= Beginning of Section =

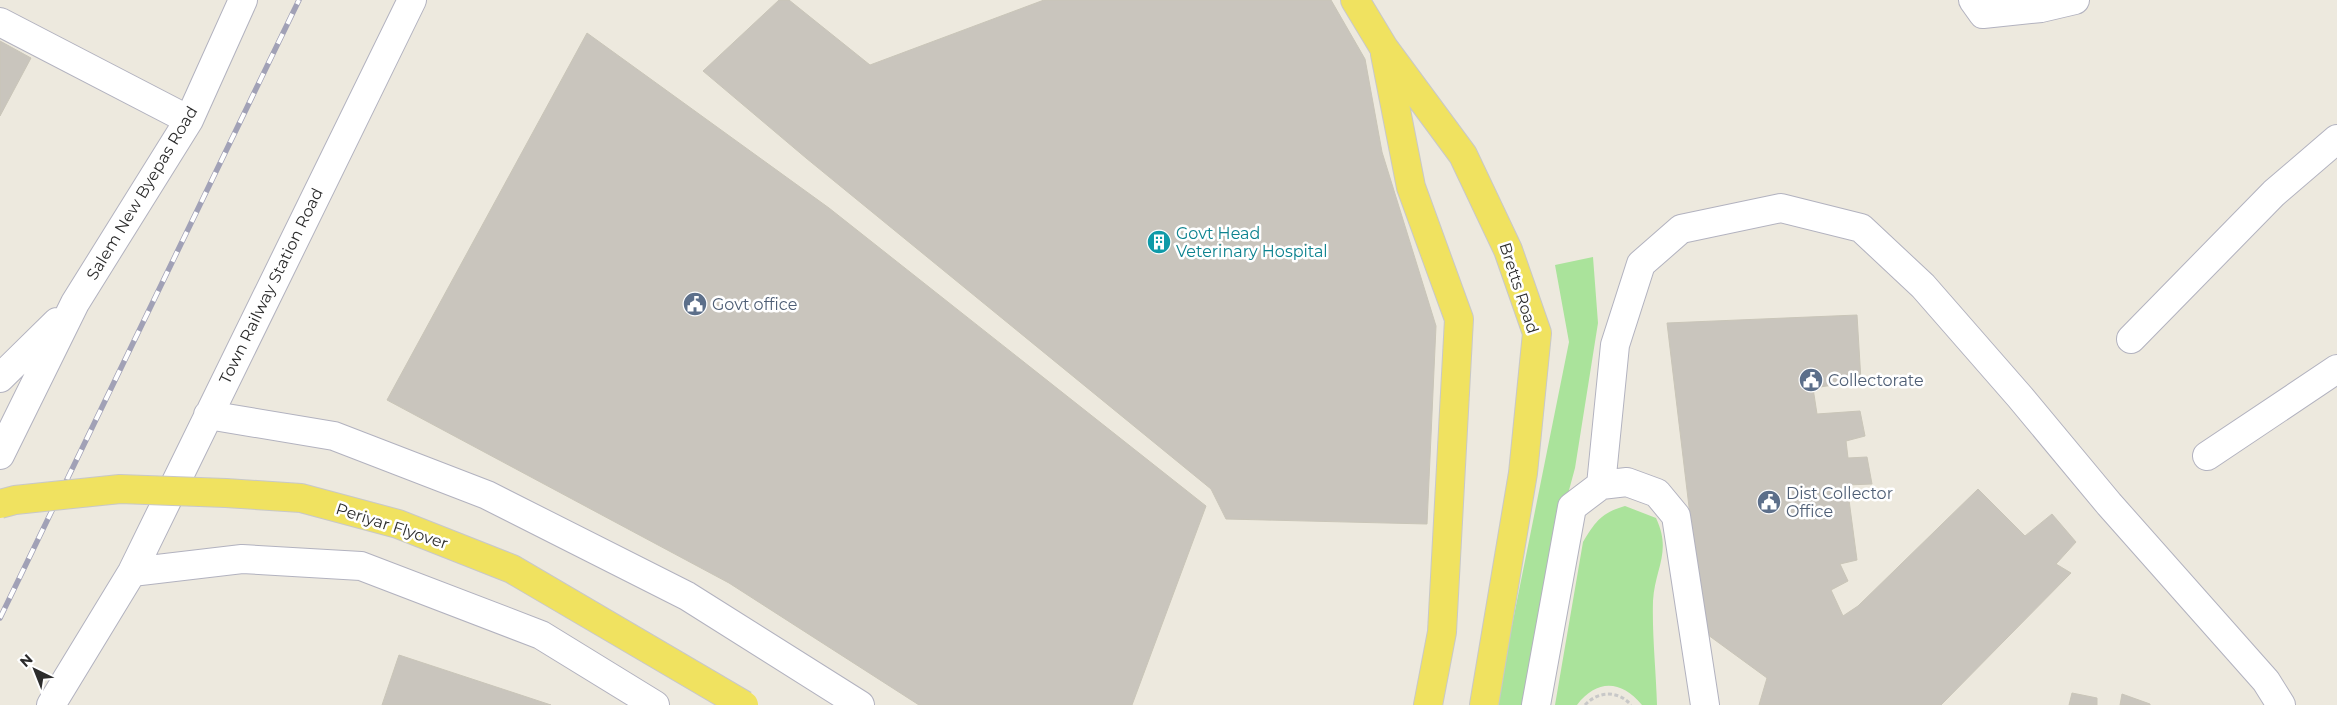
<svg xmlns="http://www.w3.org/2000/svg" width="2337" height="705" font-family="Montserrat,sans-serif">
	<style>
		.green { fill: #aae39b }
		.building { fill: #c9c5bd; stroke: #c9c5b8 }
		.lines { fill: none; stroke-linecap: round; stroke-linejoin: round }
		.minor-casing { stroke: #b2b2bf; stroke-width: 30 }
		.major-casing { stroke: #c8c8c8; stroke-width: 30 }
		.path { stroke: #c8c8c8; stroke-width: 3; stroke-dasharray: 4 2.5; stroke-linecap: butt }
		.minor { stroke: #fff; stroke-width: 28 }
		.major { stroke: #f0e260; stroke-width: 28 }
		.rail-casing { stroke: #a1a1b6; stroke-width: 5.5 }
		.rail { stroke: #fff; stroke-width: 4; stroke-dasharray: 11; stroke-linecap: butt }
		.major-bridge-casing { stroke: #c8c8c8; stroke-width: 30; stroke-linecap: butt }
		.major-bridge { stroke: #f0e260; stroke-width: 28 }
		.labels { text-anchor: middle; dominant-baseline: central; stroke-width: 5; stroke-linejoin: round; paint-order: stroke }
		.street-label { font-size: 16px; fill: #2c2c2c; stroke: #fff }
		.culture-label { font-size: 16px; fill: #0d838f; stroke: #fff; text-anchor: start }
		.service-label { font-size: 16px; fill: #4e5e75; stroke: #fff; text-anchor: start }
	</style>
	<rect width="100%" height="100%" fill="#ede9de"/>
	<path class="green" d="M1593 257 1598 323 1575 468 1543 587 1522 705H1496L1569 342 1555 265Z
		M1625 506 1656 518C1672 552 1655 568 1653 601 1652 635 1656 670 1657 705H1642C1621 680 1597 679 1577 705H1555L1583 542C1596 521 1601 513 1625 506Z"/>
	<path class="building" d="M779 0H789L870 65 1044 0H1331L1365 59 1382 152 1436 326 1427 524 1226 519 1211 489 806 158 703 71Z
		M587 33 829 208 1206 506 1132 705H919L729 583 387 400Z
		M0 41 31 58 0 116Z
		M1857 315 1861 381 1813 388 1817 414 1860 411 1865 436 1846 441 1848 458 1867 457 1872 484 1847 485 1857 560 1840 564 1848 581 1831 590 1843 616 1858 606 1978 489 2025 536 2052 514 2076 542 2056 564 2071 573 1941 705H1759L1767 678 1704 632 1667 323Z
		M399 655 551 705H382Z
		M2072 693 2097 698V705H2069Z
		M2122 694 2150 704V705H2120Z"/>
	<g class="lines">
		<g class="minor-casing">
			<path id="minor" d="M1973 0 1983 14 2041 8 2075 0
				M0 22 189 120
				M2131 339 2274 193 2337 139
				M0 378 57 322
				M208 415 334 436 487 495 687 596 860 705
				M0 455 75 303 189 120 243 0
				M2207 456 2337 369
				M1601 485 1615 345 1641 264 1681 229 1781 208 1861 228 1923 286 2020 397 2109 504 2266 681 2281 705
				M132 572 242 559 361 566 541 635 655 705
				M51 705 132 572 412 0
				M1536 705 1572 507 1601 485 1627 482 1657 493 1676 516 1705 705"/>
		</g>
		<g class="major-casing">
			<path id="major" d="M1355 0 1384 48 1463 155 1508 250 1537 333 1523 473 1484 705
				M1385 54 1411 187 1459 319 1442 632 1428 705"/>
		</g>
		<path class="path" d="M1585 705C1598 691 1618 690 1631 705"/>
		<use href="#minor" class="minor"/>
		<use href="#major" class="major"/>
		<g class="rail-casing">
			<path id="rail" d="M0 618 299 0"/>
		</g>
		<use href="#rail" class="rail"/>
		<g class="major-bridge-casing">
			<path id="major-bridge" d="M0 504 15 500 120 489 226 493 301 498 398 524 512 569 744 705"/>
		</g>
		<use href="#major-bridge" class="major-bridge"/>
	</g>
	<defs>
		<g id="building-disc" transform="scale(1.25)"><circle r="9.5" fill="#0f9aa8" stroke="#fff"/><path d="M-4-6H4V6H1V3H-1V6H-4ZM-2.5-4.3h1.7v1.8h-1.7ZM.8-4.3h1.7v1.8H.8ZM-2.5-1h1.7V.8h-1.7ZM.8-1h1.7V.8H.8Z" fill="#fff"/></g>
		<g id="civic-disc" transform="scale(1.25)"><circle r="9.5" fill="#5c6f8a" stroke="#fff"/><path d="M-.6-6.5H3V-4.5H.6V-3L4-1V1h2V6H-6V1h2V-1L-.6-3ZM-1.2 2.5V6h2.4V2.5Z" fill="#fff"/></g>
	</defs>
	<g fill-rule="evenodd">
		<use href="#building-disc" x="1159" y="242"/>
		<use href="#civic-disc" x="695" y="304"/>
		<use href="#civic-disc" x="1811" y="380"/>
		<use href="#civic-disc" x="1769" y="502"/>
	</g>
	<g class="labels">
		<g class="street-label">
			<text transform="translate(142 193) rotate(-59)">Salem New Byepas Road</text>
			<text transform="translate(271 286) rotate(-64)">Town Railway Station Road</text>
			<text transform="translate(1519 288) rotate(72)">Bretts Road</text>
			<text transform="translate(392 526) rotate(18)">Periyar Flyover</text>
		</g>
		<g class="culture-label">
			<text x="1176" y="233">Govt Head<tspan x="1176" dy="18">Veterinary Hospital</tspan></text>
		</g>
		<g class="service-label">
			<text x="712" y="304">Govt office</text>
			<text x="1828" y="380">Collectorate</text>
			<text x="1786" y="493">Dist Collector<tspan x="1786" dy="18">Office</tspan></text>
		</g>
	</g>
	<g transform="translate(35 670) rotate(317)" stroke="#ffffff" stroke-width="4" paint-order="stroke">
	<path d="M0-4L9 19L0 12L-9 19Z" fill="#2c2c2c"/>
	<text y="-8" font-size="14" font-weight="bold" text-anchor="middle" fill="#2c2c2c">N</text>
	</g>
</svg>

= End of Section =

WORK ORDER :: Repeat, word for word, each of the records, omitting any image they hold.

PROBLEM SOLUTION ::
<svg xmlns="http://www.w3.org/2000/svg" width="2337" height="705" font-family="Montserrat,sans-serif">
	<style>
		.green { fill: #aae39b }
		.building { fill: #c9c5bd; stroke: #c9c5b8 }
		.lines { fill: none; stroke-linecap: round; stroke-linejoin: round }
		.minor-casing { stroke: #b2b2bf; stroke-width: 30 }
		.major-casing { stroke: #c8c8c8; stroke-width: 30 }
		.path { stroke: #c8c8c8; stroke-width: 3; stroke-dasharray: 4 2.5; stroke-linecap: butt }
		.minor { stroke: #fff; stroke-width: 28 }
		.major { stroke: #f0e260; stroke-width: 28 }
		.rail-casing { stroke: #a1a1b6; stroke-width: 5.5 }
		.rail { stroke: #fff; stroke-width: 4; stroke-dasharray: 11; stroke-linecap: butt }
		.major-bridge-casing { stroke: #c8c8c8; stroke-width: 30; stroke-linecap: butt }
		.major-bridge { stroke: #f0e260; stroke-width: 28 }
		.labels { text-anchor: middle; dominant-baseline: central; stroke-width: 5; stroke-linejoin: round; paint-order: stroke }
		.street-label { font-size: 16px; fill: #2c2c2c; stroke: #fff }
		.culture-label { font-size: 16px; fill: #0d838f; stroke: #fff; text-anchor: start }
		.service-label { font-size: 16px; fill: #4e5e75; stroke: #fff; text-anchor: start }
	</style>
	<rect width="100%" height="100%" fill="#ede9de"/>
	<path class="green" d="M1593 257 1598 323 1575 468 1543 587 1522 705H1496L1569 342 1555 265Z
		M1625 506 1656 518C1672 552 1655 568 1653 601 1652 635 1656 670 1657 705H1642C1621 680 1597 679 1577 705H1555L1583 542C1596 521 1601 513 1625 506Z"/>
	<path class="building" d="M779 0H789L870 65 1044 0H1331L1365 59 1382 152 1436 326 1427 524 1226 519 1211 489 806 158 703 71Z
		M587 33 829 208 1206 506 1132 705H919L729 583 387 400Z
		M0 41 31 58 0 116Z
		M1857 315 1861 381 1813 388 1817 414 1860 411 1865 436 1846 441 1848 458 1867 457 1872 484 1847 485 1857 560 1840 564 1848 581 1831 590 1843 616 1858 606 1978 489 2025 536 2052 514 2076 542 2056 564 2071 573 1941 705H1759L1767 678 1704 632 1667 323Z
		M399 655 551 705H382Z
		M2072 693 2097 698V705H2069Z
		M2122 694 2150 704V705H2120Z"/>
	<g class="lines">
		<g class="minor-casing">
			<path id="minor" d="M1973 0 1983 14 2041 8 2075 0
				M0 22 189 120
				M2131 339 2274 193 2337 139
				M0 378 57 322
				M208 415 334 436 487 495 687 596 860 705
				M0 455 75 303 189 120 243 0
				M2207 456 2337 369
				M1601 485 1615 345 1641 264 1681 229 1781 208 1861 228 1923 286 2020 397 2109 504 2266 681 2281 705
				M132 572 242 559 361 566 541 635 655 705
				M51 705 132 572 412 0
				M1536 705 1572 507 1601 485 1627 482 1657 493 1676 516 1705 705"/>
		</g>
		<g class="major-casing">
			<path id="major" d="M1355 0 1384 48 1463 155 1508 250 1537 333 1523 473 1484 705
				M1385 54 1411 187 1459 319 1442 632 1428 705"/>
		</g>
		<path class="path" d="M1585 705C1598 691 1618 690 1631 705"/>
		<use href="#minor" class="minor"/>
		<use href="#major" class="major"/>
		<g class="rail-casing">
			<path id="rail" d="M0 618 299 0"/>
		</g>
		<use href="#rail" class="rail"/>
		<g class="major-bridge-casing">
			<path id="major-bridge" d="M0 504 15 500 120 489 226 493 301 498 398 524 512 569 744 705"/>
		</g>
		<use href="#major-bridge" class="major-bridge"/>
	</g>
	<defs>
		<g id="building-disc" transform="scale(1.25)"><circle r="9.5" fill="#0f9aa8" stroke="#fff"/><path d="M-4-6H4V6H1V3H-1V6H-4ZM-2.5-4.3h1.7v1.8h-1.7ZM.8-4.3h1.7v1.8H.8ZM-2.5-1h1.7V.8h-1.7ZM.8-1h1.7V.8H.8Z" fill="#fff"/></g>
		<g id="civic-disc" transform="scale(1.25)"><circle r="9.5" fill="#5c6f8a" stroke="#fff"/><path d="M-.6-6.5H3V-4.5H.6V-3L4-1V1h2V6H-6V1h2V-1L-.6-3ZM-1.2 2.5V6h2.4V2.5Z" fill="#fff"/></g>
	</defs>
	<g fill-rule="evenodd">
		<use href="#building-disc" x="1159" y="242"/>
		<use href="#civic-disc" x="695" y="304"/>
		<use href="#civic-disc" x="1811" y="380"/>
		<use href="#civic-disc" x="1769" y="502"/>
	</g>
	<g class="labels">
		<g class="street-label">
			<text transform="translate(142 193) rotate(-59)">Salem New Byepas Road</text>
			<text transform="translate(271 286) rotate(-64)">Town Railway Station Road</text>
			<text transform="translate(1519 288) rotate(72)">Bretts Road</text>
			<text transform="translate(392 526) rotate(18)">Periyar Flyover</text>
		</g>
		<g class="culture-label">
			<text x="1176" y="233">Govt Head<tspan x="1176" dy="18">Veterinary Hospital</tspan></text>
		</g>
		<g class="service-label">
			<text x="712" y="304">Govt office</text>
			<text x="1828" y="380">Collectorate</text>
			<text x="1786" y="493">Dist Collector<tspan x="1786" dy="18">Office</tspan></text>
		</g>
	</g>
	<g transform="translate(35 670) rotate(317)" stroke="#ffffff" stroke-width="4" paint-order="stroke">
	<path d="M0-4L9 19L0 12L-9 19Z" fill="#2c2c2c"/>
	<text y="-8" font-size="14" font-weight="bold" text-anchor="middle" fill="#2c2c2c">N</text>
	</g>
</svg>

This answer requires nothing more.